*DEINE AUFGABE*. Schreibe die Kolumne über Fußball und Politik im Anschluss an ihren letzten Satz weiter.

*TEXTAUSZUG*.
----------------------------------------
Kolumne

Wie viel Politik darf Fußball?

BERLIN. (hpd) Der Auftakt der Bundesligasaison am Wochenende zieht Hunderttausende in die Stadien der Republik und noch viele mehr vor die heimischen TV-Geräte. Hpd-Gesellschaftskolumnist und Fußballfanatiker Carsten Pilger setzt sich mit dem Mantra vieler Fankurven auseinander: „Fußball ist unpolitisch.“

Als Fußballfan sitze ich oft zwischen den Stühlen. Es gibt da meine Freunde, die mit Fußball absolut nichts am Hut haben. Die Fußball womöglich weiterhin noch für den rein körperlichen Akt des stumpfen Ballnachrennens halten. Für einen Weg, die Massen zu beruhigen und kleine patriarchalische Inseln zu schaffen, auf denen Männer unter Alkoholeinfluss noch ungestört Männer unter Alkoholeinfluss sein dürfen. Proletensport halt.
----------------------------------------
*BEREITGESTELLTE ANGABEN*.
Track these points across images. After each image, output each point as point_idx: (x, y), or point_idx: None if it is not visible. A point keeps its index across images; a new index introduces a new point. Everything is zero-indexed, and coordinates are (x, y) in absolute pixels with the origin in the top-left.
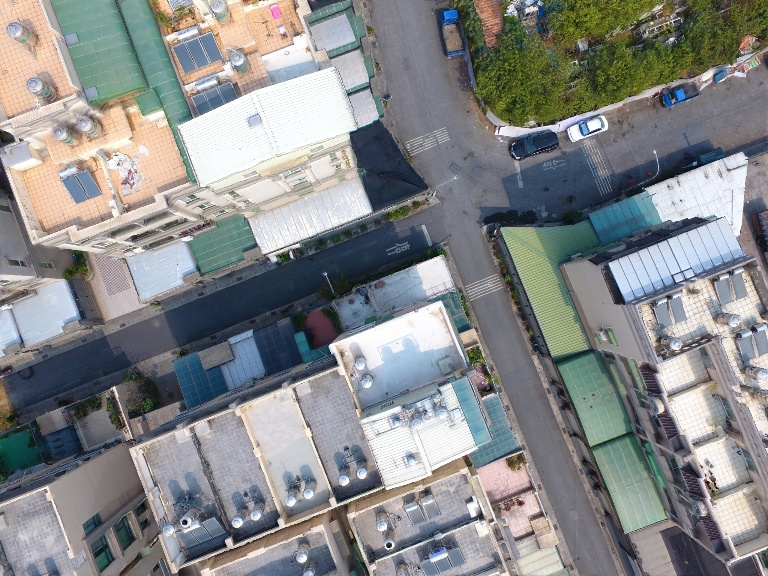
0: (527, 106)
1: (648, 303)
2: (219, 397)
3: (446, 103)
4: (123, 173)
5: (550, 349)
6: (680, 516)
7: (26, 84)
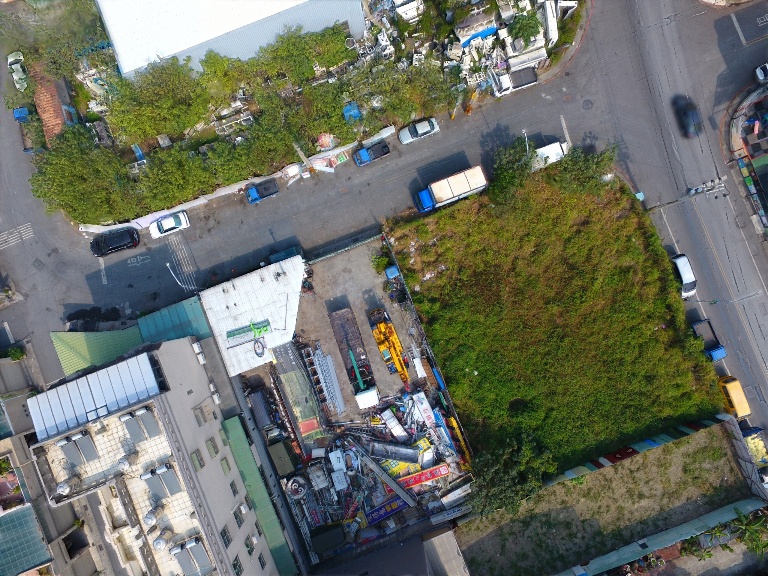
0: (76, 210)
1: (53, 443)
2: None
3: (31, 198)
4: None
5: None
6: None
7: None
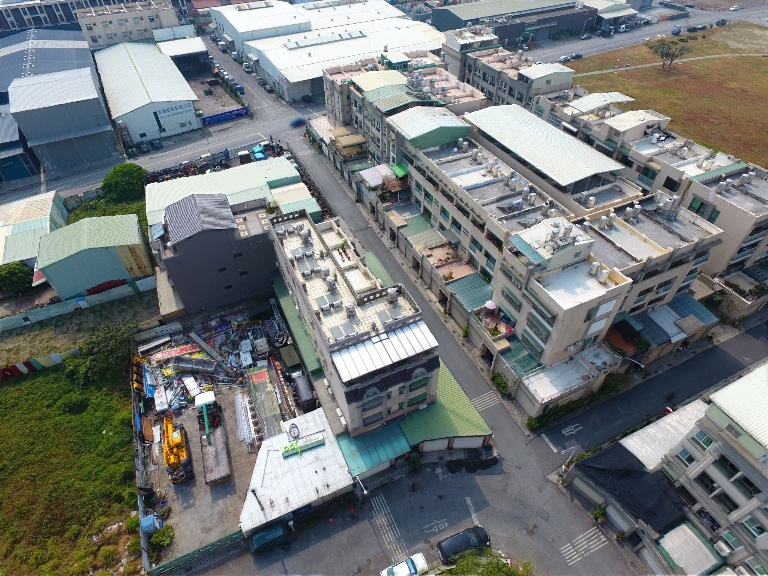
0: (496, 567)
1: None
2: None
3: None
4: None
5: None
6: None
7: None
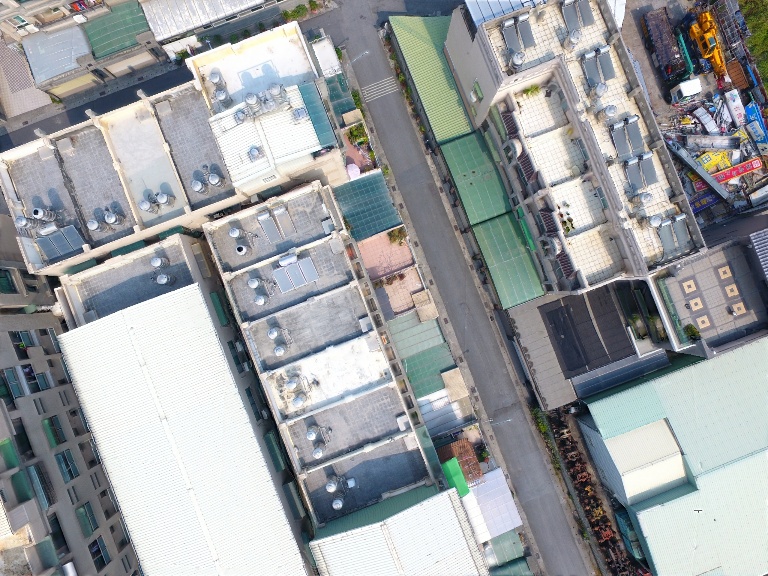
----------------------------------------
*GELÖSTE AUFGABE*.
Dann gibt es die Freunde, die wie ich Fußballfan sind. Die wissen, dass das Klischee manchmal die Wahrheit ist, aber eben auch nicht mehr, als nur ein Teil der Wahrheit. Dass Fußball nicht nur der Sport und nicht nur seine negativen Begleiterscheinungen hat, sondern Menschen verbindet, Menschen kreativ werden lässt und sie zu gesellschaftlichen Engagement anregt. Sei es über Ultra-Gruppierungen, die sich in ihrer Stadt für Obdachlose und Flüchtlinge engagieren, Subkultur schaffen und progressives Denken in die Kurve bringen, indem sie Aufklärungsarbeit leisten. Warum manches „Fußballvokabular“ der 80er und 90er Jahre stumpf rassistisch oder sexistisch ist.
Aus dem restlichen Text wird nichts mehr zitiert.